Nordic countries to jointly investigate high price of food
Nordic competition authorities plan to investigate why foodstuffs in Nordic countries are more expensive on average than in other European countries. The goal is to unearth possible obstacles to free competition.
The study will cover the competitive situation on the foodstuffs market in Finland, Sweden, Denmark, and Norway. The report of the working group will be published in September next year. Previous investigations into competition on the Nordic level have taken place in the energy and telecommunications markets.
The Finnish Competition Authority does not yet wish to determine the exact target of the investigation.Juhani Jokinen, the head of the Competition Authority, observes that Finland has a rather centralised foodstuffs industry and wholesale sector.
Also, foreign competition is not present in many situations.
Jokinen believes that the project will focus on the region between the industrial sector and retail sales. Also, barriers to market entry will be scrutinised. “The main question is whether something should be done to make it easier to enter the market”, Jokinen says.

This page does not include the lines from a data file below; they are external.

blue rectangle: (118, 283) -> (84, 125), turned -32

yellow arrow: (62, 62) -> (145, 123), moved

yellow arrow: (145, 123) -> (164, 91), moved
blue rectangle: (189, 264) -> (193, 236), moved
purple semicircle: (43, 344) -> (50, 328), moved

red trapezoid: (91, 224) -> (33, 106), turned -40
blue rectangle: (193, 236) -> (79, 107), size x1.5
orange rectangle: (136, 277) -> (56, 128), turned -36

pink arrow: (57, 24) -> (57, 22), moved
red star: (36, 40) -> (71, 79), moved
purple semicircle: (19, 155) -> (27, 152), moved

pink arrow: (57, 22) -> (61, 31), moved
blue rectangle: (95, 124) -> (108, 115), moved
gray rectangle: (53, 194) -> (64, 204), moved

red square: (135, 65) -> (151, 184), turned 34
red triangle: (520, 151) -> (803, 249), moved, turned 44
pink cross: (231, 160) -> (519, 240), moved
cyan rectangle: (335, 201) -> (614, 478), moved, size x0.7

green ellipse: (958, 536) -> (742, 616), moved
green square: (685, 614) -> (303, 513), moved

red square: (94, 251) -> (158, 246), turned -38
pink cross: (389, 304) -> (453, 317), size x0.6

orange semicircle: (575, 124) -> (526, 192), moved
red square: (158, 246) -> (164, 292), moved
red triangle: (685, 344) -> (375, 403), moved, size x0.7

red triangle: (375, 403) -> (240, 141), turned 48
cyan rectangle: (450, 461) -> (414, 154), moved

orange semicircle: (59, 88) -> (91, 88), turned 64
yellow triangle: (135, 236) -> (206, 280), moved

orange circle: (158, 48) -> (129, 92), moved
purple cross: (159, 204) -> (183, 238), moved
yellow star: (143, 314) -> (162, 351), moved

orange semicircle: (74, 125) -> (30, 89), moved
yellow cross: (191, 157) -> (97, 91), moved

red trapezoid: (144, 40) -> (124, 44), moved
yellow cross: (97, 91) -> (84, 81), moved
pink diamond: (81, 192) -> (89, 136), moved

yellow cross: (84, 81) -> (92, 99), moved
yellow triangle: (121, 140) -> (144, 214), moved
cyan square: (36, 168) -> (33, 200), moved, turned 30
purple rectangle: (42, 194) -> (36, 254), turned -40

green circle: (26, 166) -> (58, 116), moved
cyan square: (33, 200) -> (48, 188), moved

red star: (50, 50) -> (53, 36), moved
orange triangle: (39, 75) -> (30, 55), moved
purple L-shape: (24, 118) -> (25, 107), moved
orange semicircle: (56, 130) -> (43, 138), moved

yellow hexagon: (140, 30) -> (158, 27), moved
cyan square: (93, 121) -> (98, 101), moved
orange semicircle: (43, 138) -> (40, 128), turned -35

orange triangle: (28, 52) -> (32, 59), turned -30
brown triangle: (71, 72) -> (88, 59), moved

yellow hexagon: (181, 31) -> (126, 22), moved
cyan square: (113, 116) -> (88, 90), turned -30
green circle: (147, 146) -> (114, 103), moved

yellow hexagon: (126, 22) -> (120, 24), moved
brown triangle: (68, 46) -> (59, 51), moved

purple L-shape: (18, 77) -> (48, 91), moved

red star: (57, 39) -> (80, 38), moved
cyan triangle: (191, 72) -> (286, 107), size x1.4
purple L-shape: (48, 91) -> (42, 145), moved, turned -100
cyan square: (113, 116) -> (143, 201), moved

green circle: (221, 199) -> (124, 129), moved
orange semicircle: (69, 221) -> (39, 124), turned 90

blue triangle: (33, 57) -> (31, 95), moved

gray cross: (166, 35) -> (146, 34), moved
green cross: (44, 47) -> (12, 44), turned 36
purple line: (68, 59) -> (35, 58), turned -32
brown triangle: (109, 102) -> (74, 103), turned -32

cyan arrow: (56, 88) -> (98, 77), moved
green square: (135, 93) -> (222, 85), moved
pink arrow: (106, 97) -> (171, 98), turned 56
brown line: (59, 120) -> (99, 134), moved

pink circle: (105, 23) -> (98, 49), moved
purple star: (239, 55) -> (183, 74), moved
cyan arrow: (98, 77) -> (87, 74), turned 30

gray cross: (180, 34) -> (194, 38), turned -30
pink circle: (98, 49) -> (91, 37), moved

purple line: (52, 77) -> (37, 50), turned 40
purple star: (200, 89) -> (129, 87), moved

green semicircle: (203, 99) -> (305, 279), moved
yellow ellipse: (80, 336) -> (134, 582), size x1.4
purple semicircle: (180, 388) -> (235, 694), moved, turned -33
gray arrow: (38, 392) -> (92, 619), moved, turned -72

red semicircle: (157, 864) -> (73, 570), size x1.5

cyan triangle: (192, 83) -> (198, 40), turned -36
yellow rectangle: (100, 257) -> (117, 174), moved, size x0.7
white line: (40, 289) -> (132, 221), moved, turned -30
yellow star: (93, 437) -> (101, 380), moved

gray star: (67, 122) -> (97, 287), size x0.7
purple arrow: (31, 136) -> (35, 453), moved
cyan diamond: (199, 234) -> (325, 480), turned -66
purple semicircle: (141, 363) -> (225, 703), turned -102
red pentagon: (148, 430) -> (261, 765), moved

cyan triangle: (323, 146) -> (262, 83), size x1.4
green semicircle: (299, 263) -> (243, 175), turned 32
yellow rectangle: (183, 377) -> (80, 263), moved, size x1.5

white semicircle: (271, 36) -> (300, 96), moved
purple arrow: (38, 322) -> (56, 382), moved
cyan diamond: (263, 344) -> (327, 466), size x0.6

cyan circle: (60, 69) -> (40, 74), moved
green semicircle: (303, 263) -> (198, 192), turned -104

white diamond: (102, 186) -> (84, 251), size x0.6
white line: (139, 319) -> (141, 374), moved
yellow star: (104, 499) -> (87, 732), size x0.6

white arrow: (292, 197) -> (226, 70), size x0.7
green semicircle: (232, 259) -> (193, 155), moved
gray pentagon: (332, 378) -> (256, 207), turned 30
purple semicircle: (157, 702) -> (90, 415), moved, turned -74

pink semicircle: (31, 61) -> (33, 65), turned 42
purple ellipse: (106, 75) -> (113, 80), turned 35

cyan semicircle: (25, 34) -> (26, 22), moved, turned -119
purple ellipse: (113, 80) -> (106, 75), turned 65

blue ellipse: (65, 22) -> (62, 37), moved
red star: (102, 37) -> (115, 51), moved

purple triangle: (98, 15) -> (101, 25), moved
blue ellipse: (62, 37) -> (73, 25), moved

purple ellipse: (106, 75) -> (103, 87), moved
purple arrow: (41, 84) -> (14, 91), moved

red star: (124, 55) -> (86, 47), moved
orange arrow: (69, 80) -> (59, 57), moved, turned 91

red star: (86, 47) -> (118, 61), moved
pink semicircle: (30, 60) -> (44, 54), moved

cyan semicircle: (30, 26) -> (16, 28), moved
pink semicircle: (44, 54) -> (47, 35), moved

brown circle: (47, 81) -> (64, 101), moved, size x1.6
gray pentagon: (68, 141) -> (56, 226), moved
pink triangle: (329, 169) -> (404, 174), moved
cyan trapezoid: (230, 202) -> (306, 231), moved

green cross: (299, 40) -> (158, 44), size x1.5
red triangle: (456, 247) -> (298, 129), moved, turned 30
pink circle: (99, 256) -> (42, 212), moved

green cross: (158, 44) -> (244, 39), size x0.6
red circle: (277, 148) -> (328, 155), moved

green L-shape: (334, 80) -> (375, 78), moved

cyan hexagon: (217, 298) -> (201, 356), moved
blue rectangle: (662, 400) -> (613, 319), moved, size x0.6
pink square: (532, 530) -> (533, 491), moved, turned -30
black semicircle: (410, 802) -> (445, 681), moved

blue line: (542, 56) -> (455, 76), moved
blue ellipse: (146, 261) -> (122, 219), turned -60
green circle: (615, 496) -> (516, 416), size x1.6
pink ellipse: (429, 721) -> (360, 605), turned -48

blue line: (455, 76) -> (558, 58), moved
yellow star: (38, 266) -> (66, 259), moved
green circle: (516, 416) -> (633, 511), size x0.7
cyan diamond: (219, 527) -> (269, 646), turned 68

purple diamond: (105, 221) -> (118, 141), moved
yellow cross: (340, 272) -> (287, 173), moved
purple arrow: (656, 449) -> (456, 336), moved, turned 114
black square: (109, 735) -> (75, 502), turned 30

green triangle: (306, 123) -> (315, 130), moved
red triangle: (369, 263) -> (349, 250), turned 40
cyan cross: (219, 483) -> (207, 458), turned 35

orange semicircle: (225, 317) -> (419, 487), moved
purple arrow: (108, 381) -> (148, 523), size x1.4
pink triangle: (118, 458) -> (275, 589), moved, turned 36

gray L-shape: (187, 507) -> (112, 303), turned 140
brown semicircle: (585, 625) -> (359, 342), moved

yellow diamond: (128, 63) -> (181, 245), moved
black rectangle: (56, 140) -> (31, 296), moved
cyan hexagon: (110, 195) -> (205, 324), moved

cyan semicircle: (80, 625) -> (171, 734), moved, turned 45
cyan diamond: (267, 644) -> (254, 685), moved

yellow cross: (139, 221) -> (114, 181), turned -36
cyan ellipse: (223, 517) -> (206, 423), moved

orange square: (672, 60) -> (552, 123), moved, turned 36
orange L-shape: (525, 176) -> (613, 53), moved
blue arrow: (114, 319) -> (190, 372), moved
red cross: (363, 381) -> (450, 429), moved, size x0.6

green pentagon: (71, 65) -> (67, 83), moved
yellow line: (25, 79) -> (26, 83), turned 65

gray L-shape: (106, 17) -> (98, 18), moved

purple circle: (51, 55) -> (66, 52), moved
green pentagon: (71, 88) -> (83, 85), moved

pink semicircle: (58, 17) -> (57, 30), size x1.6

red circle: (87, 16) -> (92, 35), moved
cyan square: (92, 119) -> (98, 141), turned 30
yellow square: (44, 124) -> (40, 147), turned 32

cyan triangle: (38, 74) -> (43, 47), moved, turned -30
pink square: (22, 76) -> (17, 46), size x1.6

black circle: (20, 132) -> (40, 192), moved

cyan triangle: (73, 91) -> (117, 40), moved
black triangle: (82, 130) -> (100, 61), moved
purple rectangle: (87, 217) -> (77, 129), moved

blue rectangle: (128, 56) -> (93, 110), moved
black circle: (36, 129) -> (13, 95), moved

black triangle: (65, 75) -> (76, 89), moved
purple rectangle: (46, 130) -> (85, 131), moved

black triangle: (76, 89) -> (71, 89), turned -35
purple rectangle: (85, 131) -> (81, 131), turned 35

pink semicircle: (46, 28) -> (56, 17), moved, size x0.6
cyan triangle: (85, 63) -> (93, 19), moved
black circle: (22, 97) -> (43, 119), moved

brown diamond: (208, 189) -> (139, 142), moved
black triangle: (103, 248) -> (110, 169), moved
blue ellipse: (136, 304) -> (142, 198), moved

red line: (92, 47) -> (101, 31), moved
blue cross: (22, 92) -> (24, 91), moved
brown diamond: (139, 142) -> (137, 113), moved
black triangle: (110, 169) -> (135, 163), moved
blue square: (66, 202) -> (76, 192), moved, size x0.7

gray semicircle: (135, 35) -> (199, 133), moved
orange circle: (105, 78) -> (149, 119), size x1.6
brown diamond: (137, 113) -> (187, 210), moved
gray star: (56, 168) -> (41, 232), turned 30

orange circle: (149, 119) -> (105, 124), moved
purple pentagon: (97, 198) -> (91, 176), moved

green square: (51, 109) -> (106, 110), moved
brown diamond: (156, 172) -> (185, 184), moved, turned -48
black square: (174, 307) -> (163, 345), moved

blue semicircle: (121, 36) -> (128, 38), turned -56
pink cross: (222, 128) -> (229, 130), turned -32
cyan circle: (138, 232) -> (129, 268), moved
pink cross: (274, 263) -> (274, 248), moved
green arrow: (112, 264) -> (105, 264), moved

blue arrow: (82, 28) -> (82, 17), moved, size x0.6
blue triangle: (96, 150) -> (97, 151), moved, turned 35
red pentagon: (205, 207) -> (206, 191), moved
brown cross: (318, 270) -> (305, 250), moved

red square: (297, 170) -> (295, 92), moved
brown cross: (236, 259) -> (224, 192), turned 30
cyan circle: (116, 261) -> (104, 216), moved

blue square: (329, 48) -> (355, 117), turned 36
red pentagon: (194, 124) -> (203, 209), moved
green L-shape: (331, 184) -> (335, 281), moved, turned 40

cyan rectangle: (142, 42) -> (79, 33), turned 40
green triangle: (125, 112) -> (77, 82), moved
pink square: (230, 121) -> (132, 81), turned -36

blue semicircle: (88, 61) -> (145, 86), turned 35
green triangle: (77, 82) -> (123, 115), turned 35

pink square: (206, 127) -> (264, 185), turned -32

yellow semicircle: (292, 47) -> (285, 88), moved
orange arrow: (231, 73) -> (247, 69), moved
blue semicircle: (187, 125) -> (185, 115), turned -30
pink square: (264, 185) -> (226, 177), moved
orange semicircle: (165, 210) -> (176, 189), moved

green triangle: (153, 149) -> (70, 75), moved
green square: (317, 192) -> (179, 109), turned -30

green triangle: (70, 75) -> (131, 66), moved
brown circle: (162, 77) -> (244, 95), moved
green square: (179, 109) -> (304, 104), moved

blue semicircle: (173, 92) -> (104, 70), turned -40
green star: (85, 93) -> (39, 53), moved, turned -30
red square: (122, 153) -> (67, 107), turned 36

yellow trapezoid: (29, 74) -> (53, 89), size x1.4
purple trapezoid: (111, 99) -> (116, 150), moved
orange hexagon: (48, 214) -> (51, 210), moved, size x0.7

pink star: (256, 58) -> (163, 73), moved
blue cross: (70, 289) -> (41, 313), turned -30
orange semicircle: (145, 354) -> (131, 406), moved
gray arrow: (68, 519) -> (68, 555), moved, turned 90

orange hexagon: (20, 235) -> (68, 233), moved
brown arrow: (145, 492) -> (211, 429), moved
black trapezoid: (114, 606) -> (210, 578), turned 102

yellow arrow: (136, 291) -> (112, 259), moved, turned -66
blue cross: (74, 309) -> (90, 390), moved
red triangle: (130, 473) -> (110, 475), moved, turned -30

Jokinen emphasises that free market entry leads to more competition, and lower prices.
Statistics put out by Swedish competition authorities show that the price of food exceeds the EU average clearly in all Nordic countries. In Norway and Iceland, food is 56 percent more expensive than the EU average, with the Danish premium is at 41 percent, Sweden’s at 24 percent, and Finland’s at 23 percent.
Value-added-tax also affects prices: the Danish VAT is 25 percent, and the Finnish VAT on foodstuffs is 17 percent. The EU average is 6.5 percent. The Finnish foodstuffs industry has long sought a tax cut to the Swedish level of 12 percent.
Trade Policy Director Lea Lastikka from the Finnish Food and Drink Industries’ Federation observes that after the German retail chain Lidl opened outlets in Finland, food prices have begun to fall. “In the rather centralised structure, this has been possible due to the introduction of generic private label products in new product groups”, Lastikka explains.